Ege Bölgesi, Türkiye’nin en aktif deprem kuşaklarından birine sahip. Son yıllarda yapılan araştırmalar, Ege-Marmara bölgesindeki büyük depremlerin gelecekteki olasılıklarını anlamamıza önemli ipuçları sunuyor. Prof. Dr. Osman Bektaş, Ege Bölgesi’ndeki deprem riskine dair kritik açıklamalarda bulunarak, bu bölgedeki deprem faaliyetlerinin stres transferi modelleriyle nasıl şekillendiğini ortaya koydu.
Ege-Marmara Bölgesi’ndeki depremler, bölgedeki tektonik hareketlerle doğrudan ilişkilidir. Depremlerin çoğu, faylar arasındaki stres transferinin bir sonucu olarak meydana gelir. Bu tür depremler, zaman içinde birbirini takip eden ve birbirine bağlı iki büyük sismik olaydan oluşabilir. Bu duruma “deprem çiftleri” denir.
Prof. Dr. Bektaş, 20. yüzyılda Ege-Marmara bölgesinde meydana gelen M>6-7 büyüklüğündeki depremlerin, 100 km uzaklıktaki paralel ve dik faylar arasında derin ve zamana bağlı stres transferinin bir sonucu olduğunu belirtti. Bu model, özellikle Afyon Bloğu’nu oluşturan faylar üzerinde yapılan incelemelerle doğrulanmıştır.
Afyon Bloğu’ndaki 1969, 1970 ve 1971 yıllarındaki büyük depremler, paralel faylar arasında meydana gelen stres transferinin bir örneğidir.
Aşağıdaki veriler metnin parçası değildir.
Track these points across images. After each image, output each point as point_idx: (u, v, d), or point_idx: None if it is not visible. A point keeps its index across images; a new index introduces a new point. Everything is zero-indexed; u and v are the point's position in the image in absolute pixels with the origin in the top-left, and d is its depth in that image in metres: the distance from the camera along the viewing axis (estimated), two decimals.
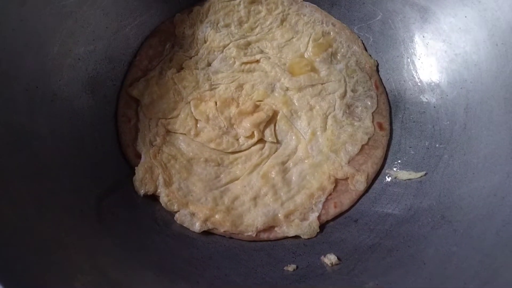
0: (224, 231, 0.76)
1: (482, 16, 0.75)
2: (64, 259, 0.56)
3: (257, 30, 0.95)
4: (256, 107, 0.86)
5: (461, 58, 0.79)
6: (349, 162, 0.83)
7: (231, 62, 0.91)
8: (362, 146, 0.84)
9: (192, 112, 0.85)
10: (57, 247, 0.57)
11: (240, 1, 0.96)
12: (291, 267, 0.70)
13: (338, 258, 0.70)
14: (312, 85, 0.89)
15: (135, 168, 0.79)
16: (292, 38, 0.94)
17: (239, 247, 0.74)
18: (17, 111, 0.65)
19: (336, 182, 0.82)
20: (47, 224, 0.59)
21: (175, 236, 0.73)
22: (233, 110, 0.86)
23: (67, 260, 0.56)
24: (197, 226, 0.75)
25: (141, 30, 0.90)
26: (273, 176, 0.81)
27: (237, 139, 0.84)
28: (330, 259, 0.70)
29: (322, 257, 0.71)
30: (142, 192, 0.77)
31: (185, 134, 0.84)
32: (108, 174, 0.76)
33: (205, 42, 0.92)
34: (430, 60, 0.84)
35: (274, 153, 0.84)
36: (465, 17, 0.78)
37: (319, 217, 0.78)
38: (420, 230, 0.69)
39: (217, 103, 0.86)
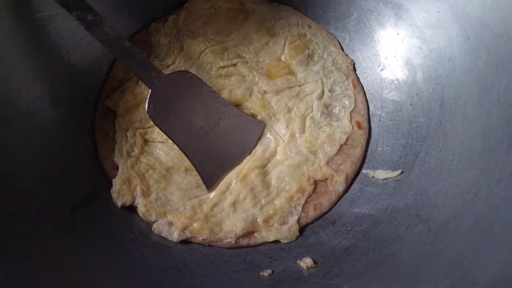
0: (202, 239, 0.76)
1: (453, 10, 0.74)
2: (31, 271, 0.56)
3: (233, 35, 0.95)
4: None
5: (435, 53, 0.78)
6: (328, 162, 0.82)
7: (208, 67, 0.91)
8: (341, 146, 0.83)
9: None
10: (25, 260, 0.57)
11: (216, 9, 0.96)
12: (266, 272, 0.69)
13: (314, 261, 0.69)
14: (290, 87, 0.89)
15: (113, 180, 0.79)
16: (269, 41, 0.94)
17: (216, 254, 0.74)
18: None
19: (316, 183, 0.81)
20: (16, 238, 0.59)
21: (151, 245, 0.73)
22: None
23: (34, 272, 0.56)
24: (175, 235, 0.75)
25: None
26: (252, 179, 0.80)
27: None
28: (306, 262, 0.69)
29: (298, 261, 0.70)
30: (119, 203, 0.77)
31: (163, 142, 0.84)
32: (85, 187, 0.76)
33: (182, 50, 0.93)
34: (406, 57, 0.83)
35: (253, 156, 0.83)
36: (438, 12, 0.77)
37: (298, 220, 0.78)
38: (396, 230, 0.68)
39: None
Bu deprem çiftlerinin, faylar arasındaki gerilim birikimi ve akma süreçlerinin bir sonucu olduğu düşünülmektedir.
Marmara Bölgesi, Kuzey Anadolu Fayı’nın (KAF) kuzey ve güney kollarında da benzer deprem çiftlerine rastlanmaktadır. 1509-1556, 1737-1766, 1855-1894 yıllarında meydana gelen büyük depremler, alt kabuk ve manto arasındaki akmaların neden olduğu stres transferiyle ilişkilidir. Bu depremler, bölgedeki sismik aktivitenin uzun vadeli değişimini ve bir sonraki büyük depremin oluşumunu etkileyen faktörler arasında yer alır.
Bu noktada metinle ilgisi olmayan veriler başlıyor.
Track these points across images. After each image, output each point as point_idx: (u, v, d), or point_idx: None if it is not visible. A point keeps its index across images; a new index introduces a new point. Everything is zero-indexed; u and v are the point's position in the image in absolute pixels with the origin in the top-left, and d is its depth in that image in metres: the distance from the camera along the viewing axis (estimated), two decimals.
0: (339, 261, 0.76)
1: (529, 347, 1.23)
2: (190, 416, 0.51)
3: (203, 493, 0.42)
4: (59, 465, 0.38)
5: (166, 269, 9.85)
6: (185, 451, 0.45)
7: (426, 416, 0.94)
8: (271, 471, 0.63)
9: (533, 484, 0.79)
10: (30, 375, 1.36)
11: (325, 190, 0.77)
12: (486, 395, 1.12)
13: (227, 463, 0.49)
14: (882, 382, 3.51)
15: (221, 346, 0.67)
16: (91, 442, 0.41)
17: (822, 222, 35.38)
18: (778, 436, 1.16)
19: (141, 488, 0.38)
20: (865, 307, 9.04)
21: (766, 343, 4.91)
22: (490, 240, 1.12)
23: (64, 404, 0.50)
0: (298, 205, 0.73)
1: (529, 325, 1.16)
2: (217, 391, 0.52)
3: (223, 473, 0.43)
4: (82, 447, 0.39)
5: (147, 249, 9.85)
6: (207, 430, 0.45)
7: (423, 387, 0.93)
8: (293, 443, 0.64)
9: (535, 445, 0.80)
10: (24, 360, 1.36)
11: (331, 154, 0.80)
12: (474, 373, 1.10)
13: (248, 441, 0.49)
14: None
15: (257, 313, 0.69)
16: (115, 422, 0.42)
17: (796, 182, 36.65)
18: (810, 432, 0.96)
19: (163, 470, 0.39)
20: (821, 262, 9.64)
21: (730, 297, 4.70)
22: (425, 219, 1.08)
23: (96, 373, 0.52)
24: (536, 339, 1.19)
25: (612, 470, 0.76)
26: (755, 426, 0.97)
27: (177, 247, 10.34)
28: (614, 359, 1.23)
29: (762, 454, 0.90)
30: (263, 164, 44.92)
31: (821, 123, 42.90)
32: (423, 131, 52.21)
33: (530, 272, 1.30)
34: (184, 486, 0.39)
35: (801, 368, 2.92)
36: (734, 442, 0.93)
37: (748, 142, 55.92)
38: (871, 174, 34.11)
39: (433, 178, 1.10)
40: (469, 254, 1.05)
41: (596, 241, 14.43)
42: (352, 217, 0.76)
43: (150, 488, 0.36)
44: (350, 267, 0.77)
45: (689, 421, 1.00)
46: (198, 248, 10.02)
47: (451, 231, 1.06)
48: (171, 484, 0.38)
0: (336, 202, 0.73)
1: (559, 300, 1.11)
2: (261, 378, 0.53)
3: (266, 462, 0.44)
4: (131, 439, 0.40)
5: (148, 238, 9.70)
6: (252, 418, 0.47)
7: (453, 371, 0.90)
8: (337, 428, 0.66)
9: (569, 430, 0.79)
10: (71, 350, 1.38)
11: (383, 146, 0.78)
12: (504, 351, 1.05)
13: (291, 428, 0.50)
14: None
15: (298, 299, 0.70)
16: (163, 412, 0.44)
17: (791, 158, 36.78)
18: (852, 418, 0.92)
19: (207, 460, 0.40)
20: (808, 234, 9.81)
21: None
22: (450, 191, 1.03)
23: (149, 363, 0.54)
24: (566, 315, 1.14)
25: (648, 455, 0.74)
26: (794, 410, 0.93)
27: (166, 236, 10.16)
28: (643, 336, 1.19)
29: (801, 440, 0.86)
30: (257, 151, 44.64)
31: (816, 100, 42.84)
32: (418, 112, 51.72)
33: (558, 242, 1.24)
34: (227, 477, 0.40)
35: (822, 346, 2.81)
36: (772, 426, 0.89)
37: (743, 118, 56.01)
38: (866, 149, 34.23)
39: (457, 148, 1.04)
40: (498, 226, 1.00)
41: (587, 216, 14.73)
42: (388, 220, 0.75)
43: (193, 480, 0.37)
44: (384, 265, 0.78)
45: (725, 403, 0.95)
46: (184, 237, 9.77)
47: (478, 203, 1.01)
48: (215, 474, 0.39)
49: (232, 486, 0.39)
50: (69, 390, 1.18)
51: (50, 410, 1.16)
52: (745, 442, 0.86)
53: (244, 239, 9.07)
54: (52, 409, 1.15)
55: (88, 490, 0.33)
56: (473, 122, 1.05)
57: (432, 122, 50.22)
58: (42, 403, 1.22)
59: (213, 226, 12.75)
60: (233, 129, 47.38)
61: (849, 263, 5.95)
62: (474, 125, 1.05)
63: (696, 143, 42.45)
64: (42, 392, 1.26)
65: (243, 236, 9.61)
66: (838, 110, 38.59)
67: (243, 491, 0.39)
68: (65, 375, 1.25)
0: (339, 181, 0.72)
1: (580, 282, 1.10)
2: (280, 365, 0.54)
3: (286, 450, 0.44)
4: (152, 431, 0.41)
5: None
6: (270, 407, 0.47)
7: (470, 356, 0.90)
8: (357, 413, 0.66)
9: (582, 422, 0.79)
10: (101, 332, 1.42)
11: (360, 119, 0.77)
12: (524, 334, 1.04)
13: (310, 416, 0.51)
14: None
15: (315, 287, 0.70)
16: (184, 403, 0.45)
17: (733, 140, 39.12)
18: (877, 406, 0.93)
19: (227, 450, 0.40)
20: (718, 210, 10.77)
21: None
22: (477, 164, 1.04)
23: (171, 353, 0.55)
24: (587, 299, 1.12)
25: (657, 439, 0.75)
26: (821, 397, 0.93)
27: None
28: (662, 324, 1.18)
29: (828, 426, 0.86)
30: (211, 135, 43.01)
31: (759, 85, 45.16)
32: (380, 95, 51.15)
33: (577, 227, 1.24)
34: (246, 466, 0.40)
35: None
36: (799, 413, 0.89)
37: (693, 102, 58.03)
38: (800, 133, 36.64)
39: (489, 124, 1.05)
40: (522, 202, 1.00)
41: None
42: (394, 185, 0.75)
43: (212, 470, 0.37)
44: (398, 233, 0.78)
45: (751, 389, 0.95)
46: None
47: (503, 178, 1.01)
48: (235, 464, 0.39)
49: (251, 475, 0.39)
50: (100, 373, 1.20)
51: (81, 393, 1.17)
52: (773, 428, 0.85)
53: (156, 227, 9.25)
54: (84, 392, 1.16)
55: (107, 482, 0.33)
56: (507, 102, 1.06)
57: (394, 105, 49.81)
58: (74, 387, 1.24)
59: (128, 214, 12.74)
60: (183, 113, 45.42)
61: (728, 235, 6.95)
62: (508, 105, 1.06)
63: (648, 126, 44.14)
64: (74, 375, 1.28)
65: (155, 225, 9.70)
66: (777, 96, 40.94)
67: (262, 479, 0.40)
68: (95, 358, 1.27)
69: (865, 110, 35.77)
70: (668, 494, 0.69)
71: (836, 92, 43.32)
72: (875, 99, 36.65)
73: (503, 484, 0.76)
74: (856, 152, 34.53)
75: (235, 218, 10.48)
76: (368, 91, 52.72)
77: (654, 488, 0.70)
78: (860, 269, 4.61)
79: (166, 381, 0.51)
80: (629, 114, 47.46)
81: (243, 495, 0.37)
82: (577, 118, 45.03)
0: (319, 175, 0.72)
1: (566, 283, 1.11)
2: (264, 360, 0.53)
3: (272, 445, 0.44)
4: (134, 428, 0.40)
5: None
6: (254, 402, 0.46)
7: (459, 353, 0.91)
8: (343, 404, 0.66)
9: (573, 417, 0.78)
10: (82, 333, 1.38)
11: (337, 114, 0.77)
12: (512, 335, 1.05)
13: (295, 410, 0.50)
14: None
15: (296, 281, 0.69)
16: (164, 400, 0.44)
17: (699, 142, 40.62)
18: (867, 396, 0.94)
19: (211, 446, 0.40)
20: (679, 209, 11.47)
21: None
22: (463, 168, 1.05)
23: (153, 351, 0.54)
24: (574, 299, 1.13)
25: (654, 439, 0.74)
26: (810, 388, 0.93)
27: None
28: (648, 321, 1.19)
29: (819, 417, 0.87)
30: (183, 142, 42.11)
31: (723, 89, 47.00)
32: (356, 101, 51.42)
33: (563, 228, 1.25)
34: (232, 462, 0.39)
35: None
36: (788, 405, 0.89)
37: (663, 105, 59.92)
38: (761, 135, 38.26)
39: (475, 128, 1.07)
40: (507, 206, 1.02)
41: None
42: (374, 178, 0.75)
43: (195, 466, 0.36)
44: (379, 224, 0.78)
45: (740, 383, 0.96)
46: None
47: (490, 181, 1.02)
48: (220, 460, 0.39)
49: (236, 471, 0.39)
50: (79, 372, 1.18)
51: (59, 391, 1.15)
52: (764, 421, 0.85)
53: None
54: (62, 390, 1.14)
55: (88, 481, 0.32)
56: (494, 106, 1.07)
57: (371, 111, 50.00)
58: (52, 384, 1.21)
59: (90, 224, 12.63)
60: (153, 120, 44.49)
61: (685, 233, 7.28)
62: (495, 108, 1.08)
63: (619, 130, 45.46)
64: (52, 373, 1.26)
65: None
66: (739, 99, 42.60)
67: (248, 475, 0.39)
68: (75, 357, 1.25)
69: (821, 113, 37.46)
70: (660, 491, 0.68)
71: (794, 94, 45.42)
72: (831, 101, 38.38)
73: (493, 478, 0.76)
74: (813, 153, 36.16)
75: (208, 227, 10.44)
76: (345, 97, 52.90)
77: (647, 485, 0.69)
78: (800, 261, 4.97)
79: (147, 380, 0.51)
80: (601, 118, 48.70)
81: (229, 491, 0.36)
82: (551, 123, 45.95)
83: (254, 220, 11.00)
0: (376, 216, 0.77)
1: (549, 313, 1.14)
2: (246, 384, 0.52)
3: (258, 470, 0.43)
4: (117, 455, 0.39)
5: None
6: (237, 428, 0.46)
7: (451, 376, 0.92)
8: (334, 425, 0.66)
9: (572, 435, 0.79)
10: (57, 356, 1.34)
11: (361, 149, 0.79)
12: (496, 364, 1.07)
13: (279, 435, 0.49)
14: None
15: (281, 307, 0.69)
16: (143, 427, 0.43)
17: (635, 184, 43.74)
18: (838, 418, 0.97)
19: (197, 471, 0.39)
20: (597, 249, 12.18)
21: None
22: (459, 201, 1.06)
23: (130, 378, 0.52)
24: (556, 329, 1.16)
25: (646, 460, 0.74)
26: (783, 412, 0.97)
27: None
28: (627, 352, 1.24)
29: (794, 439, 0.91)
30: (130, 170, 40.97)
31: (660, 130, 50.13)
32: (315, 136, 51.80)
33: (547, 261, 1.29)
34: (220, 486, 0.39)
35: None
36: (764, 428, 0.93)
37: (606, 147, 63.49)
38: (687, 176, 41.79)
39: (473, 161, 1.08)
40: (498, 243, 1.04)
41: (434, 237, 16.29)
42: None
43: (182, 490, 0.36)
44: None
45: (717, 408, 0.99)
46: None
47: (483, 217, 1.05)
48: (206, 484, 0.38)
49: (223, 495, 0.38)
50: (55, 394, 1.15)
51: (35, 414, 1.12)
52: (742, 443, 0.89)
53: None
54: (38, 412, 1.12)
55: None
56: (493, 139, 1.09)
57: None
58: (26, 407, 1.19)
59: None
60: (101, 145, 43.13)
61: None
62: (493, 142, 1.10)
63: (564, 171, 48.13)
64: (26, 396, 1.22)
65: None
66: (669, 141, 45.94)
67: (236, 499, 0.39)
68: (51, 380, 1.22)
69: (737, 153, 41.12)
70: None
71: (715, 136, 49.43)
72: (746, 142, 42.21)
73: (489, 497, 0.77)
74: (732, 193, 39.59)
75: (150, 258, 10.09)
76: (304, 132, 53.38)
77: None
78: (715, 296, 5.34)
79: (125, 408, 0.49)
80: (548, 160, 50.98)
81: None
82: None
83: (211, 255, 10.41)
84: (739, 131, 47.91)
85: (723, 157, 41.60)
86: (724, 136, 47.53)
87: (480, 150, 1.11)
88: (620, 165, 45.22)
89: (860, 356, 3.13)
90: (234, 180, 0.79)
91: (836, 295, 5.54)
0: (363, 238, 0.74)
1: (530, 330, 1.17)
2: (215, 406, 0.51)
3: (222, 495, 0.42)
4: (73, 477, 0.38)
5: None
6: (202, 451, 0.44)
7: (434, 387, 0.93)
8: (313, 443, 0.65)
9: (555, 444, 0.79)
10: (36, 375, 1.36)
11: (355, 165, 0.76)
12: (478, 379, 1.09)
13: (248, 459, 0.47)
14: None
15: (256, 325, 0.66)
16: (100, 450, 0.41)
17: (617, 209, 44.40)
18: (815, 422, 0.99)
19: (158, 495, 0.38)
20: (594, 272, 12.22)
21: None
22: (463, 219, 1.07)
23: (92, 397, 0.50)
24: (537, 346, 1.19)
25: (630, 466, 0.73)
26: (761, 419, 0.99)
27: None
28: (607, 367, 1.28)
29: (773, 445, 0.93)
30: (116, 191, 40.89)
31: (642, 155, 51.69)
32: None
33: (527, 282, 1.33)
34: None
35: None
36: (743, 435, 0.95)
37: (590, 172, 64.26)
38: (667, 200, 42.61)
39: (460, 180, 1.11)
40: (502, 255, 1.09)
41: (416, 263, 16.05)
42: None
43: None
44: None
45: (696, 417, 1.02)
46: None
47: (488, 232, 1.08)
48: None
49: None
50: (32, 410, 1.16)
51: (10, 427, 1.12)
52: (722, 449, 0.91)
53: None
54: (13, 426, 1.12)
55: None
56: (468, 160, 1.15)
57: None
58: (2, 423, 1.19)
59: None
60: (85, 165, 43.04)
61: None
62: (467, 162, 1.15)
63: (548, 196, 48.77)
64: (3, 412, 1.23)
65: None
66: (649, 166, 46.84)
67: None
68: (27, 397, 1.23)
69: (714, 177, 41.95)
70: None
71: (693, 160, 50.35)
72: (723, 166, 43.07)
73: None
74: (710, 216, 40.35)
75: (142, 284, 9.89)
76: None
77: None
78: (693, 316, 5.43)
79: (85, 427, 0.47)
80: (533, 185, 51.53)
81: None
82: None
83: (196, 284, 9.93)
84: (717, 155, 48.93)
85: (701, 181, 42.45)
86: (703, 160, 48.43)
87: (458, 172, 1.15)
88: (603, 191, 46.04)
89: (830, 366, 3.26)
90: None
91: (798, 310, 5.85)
Prof. Dr. Bektaş, Ege-Marmara Bölgesi’ndeki deprem riskine karşı alınması gereken tedbirleri de vurguladı. Bölgedeki yerleşim alanları, yer bilimleri ve mühendislik araştırmalarına dayalı olarak yeniden yapılandırılmalı, bina güvenliği ve altyapı iyileştirmeleri yapılmalıdır. Ayrıca, erken uyarı sistemlerinin güçlendirilmesi ve deprem eğitimi gibi önleyici adımlar atılmalıdır.